| Exercise goal |
Reproduce all of the material below word for word, leaving the pictures out of your answer.

— Start of Supplied records —

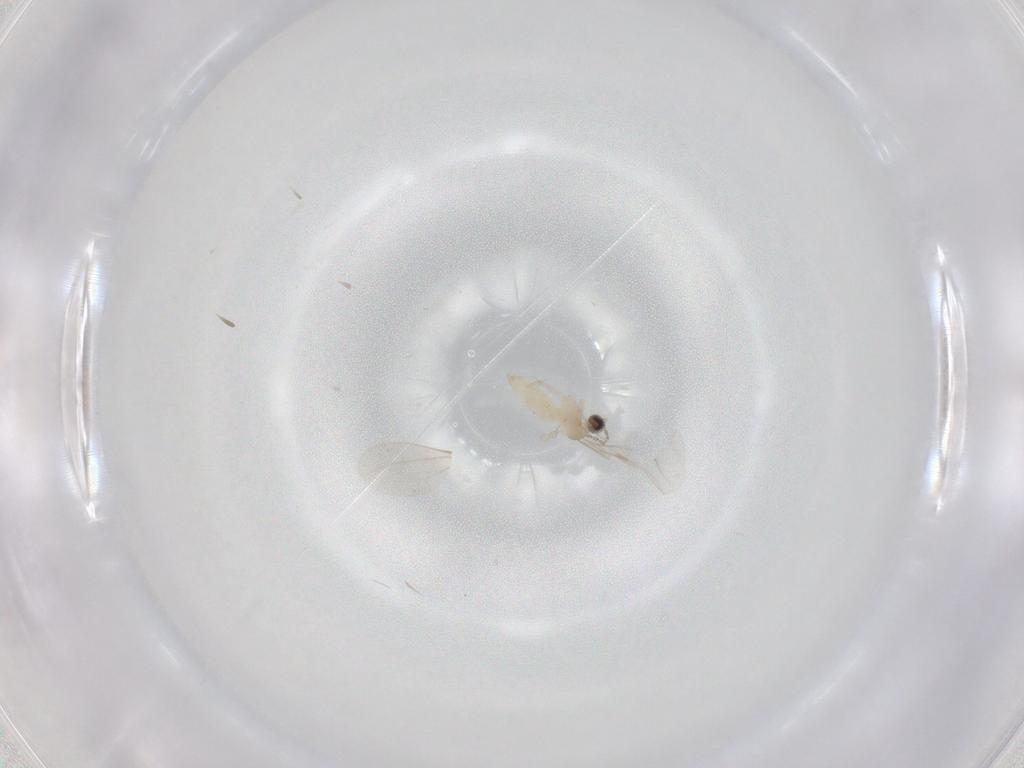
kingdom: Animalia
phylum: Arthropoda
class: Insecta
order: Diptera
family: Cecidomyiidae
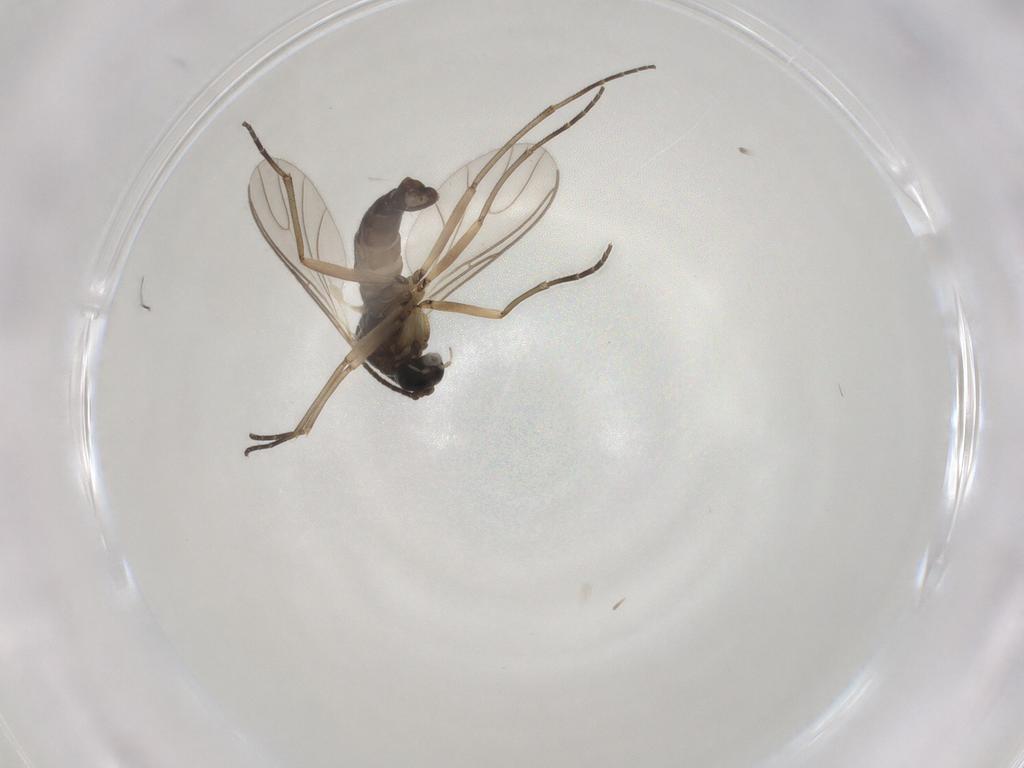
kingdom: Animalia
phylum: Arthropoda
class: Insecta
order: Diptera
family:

— End of Supplied records —

| Solution to the exercise |
kingdom: Animalia
phylum: Arthropoda
class: Insecta
order: Diptera
family: Cecidomyiidae
kingdom: Animalia
phylum: Arthropoda
class: Insecta
order: Diptera
family:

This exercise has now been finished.